C ++ extract data from string

Question

C ++ extract data from string

What's an elegant way to extract data from a string (perhaps using the boost library)?

Content-Type: text/plain
Content-Length: 15
Content-Date: 2/5/2013
Content-Request: Save

hello world

Let's say I have the line above and want to extract all fields, including the greeting text. Can anyone point me in the right direction?

+3

c ++ boost

marcwho 05 Feb 13 at 19:40

source to share

8 answers

Try

http://pocoproject.org/

Comes with HTTPServer and Client implementations
http://cpp-netlib.github.com/

Comes with request / response processing

Boost Spirit Demo : http://liveworkspace.org/code/3K5TzT

You will need to provide a simple grammar (or complex grammar if you want to catch all the intricacies of HTTP)
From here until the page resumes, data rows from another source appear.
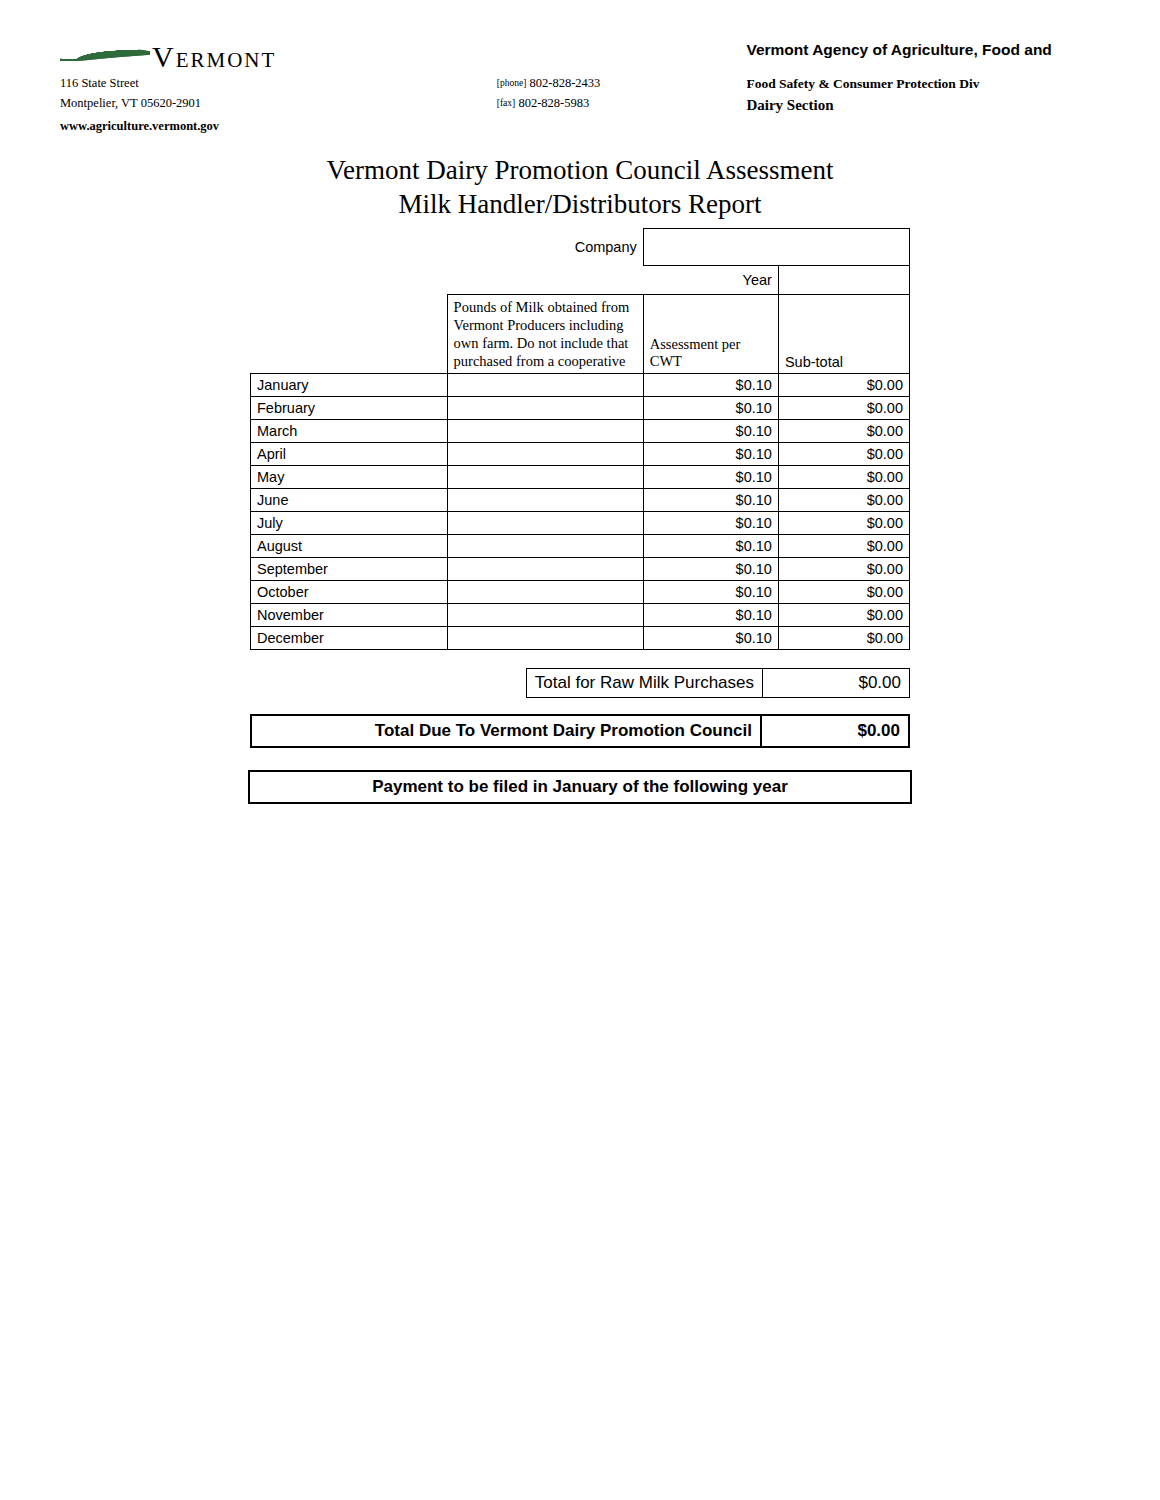| Vermont | | Vermont Agency of Agriculture, Food and |
| 116 State Street | [phone] 802-828-2433 | Food Safety & Consumer Protection Div |
| Montpelier, VT 05620-2901 | [fax] 802-828-5983 | Dairy Section |
| www.agriculture.vermont.gov | | |
Vermont Dairy Promotion Council Assessment
Milk Handler/Distributors Report
| | Company | |
| | | Year | |
| | Pounds of Milk obtained from Vermont Producers including own farm. Do not include that purchased from a cooperative | Assessment per CWT | Sub-total |
| January | | $0.10 | $0.00 |
| February | | $0.10 | $0.00 |
| March | | $0.10 | $0.00 |
| April | | $0.10 | $0.00 |
| May | | $0.10 | $0.00 |
| June | | $0.10 | $0.00 |
| July | | $0.10 | $0.00 |
| August | | $0.10 | $0.00 |
| September | | $0.10 | $0.00 |
| October | | $0.10 | $0.00 |
| November | | $0.10 | $0.00 |
| December | | $0.10 | $0.00 |
| Total for Raw Milk Purchases | $0.00 |
| Total Due To Vermont Dairy Promotion Council | $0.00 |
Payment to be filed in January of the following year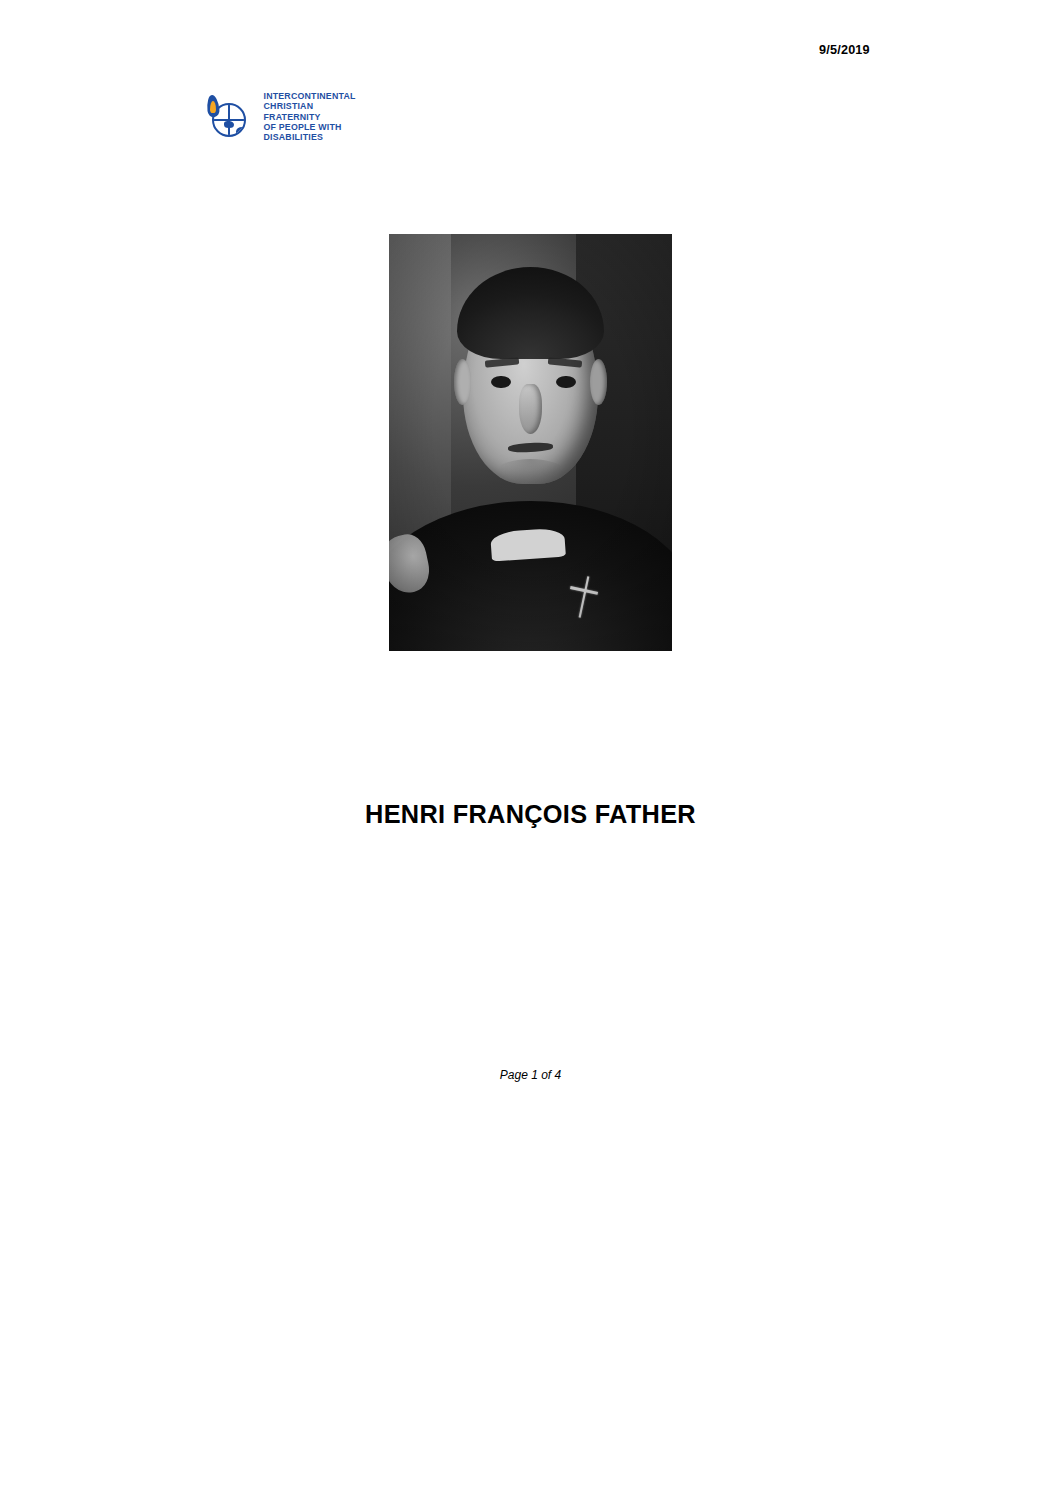9/5/2019
Intercontinental
Christian
Fraternity
of People with
Disabilities
HENRI FRANÇOIS FATHER
Page 1 of 4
#include <boost/fusion/adapted.hpp>
#include <boost/spirit/include/qi.hpp>
#include <boost/spirit/include/karma.hpp>

typedef std::map<std::string, std::string> Headers;
typedef std::pair<std::string, std::string> Header;
struct Request { Headers headers; std::vector<char> content; };

BOOST_FUSION_ADAPT_STRUCT(Request, (Headers, headers)(std::vector<char>, content))

namespace qi    = boost::spirit::qi;
namespace karma = boost::spirit::karma;

template <typename It, typename Skipper = qi::blank_type>
    struct parser : qi::grammar<It, Request(), Skipper>
{
    parser() : parser::base_type(start)
    {
        using namespace qi;

        header = +~char_(":\n") > ": " > *(char_ - eol);
        start = header % eol >> eol >> eol >> *char_;
    }

  private:
    qi::rule<It, Header(),  Skipper> header;
    qi::rule<It, Request(), Skipper> start;
};

bool doParse(const std::string& input)
{
    auto f(begin(input)), l(end(input));

    parser<decltype(f), qi::blank_type> p;
    Request data;

    try
    {
        bool ok = qi::phrase_parse(f,l,p,qi::blank,data);
        if (ok)   
        {
            std::cout << "parse success\n";
            std::cout << "data: " << karma::format_delimited(karma::auto_, ' ', data) << "\n";
        }
        else      std::cerr << "parse failed: '" << std::string(f,l) << "'\n";

        if (f!=l) std::cerr << "trailing unparsed: '" << std::string(f,l) << "'\n";
        return ok;
    } catch(const qi::expectation_failure<decltype(f)>& e)
    {
        std::string frag(e.first, e.last);
        std::cerr << e.what() << "'" << frag << "'\n";
    }

    return false;
}

int main()
{
    const std::string input = 
        "Content-Type: text/plain\n"
        "Content-Length: 15\n"
        "Content-Date: 2/5/2013\n"
        "Content-Request: Save\n"
        "\n"
        "hello world";

    bool ok = doParse(input);

    return ok? 0 : 255;
}

+4

sehe 05 Feb 13 at 19:47

source to share

There are several solutions. If the format is that simple, you can just read the file line by line. If the string starts with a key, you can simply split it up to get the value. If it is not, the value is the string itself. This can be done with STL very easily and quite elegantly.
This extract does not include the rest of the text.